[Exercise material Boundary: Start]

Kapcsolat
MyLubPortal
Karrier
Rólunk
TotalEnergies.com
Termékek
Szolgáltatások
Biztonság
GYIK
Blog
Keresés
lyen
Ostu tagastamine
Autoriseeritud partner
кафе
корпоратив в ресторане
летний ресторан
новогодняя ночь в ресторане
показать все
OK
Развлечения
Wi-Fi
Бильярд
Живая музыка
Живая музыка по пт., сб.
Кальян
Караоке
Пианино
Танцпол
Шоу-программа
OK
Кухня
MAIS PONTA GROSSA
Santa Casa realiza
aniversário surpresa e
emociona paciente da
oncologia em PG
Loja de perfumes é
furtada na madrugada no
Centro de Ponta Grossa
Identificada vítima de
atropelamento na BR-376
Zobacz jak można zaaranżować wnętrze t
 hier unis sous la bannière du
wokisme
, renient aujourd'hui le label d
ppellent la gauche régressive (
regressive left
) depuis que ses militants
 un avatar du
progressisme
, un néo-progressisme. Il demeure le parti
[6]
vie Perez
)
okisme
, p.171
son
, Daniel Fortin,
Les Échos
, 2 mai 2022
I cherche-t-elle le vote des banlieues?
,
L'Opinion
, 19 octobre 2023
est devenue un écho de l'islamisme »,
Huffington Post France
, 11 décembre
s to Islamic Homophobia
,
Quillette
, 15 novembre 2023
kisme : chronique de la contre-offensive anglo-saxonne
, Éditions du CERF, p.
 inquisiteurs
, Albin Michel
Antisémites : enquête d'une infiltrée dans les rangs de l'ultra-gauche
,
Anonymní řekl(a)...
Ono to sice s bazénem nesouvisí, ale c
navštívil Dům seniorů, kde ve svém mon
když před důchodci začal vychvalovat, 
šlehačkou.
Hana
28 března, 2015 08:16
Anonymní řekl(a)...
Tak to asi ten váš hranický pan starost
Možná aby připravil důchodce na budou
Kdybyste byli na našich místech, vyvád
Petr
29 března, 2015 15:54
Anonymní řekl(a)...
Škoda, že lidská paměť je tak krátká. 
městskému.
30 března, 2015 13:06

[Exercise material Boundary: End]

- Assignment -
Reproduce every line of the listing above word for word, keeping the original order and line breaks.

- Answer section -
Kapcsolat
MyLubPortal
Karrier
Rólunk
TotalEnergies.com
Termékek
Szolgáltatások
Biztonság
GYIK
Blog
Keresés
lyen
Ostu tagastamine
Autoriseeritud partner
кафе
корпоратив в ресторане
летний ресторан
новогодняя ночь в ресторане
показать все
OK
Развлечения
Wi-Fi
Бильярд
Живая музыка
Живая музыка по пт., сб.
Кальян
Караоке
Пианино
Танцпол
Шоу-программа
OK
Кухня
MAIS PONTA GROSSA
Santa Casa realiza
aniversário surpresa e
emociona paciente da
oncologia em PG
Loja de perfumes é
furtada na madrugada no
Centro de Ponta Grossa
Identificada vítima de
atropelamento na BR-376
Zobacz jak można zaaranżować wnętrze t
 hier unis sous la bannière du
wokisme
, renient aujourd'hui le label d
ppellent la gauche régressive (
regressive left
) depuis que ses militants
 un avatar du
progressisme
, un néo-progressisme. Il demeure le parti
[6]
vie Perez
)
okisme
, p.171
son
, Daniel Fortin,
Les Échos
, 2 mai 2022
I cherche-t-elle le vote des banlieues?
,
L'Opinion
, 19 octobre 2023
est devenue un écho de l'islamisme »,
Huffington Post France
, 11 décembre
s to Islamic Homophobia
,
Quillette
, 15 novembre 2023
kisme : chronique de la contre-offensive anglo-saxonne
, Éditions du CERF, p.
 inquisiteurs
, Albin Michel
Antisémites : enquête d'une infiltrée dans les rangs de l'ultra-gauche
,
Anonymní řekl(a)...
Ono to sice s bazénem nesouvisí, ale c
navštívil Dům seniorů, kde ve svém mon
když před důchodci začal vychvalovat, 
šlehačkou.
Hana
28 března, 2015 08:16
Anonymní řekl(a)...
Tak to asi ten váš hranický pan starost
Možná aby připravil důchodce na budou
Kdybyste byli na našich místech, vyvád
Petr
29 března, 2015 15:54
Anonymní řekl(a)...
Škoda, že lidská paměť je tak krátká. 
městskému.
30 března, 2015 13:06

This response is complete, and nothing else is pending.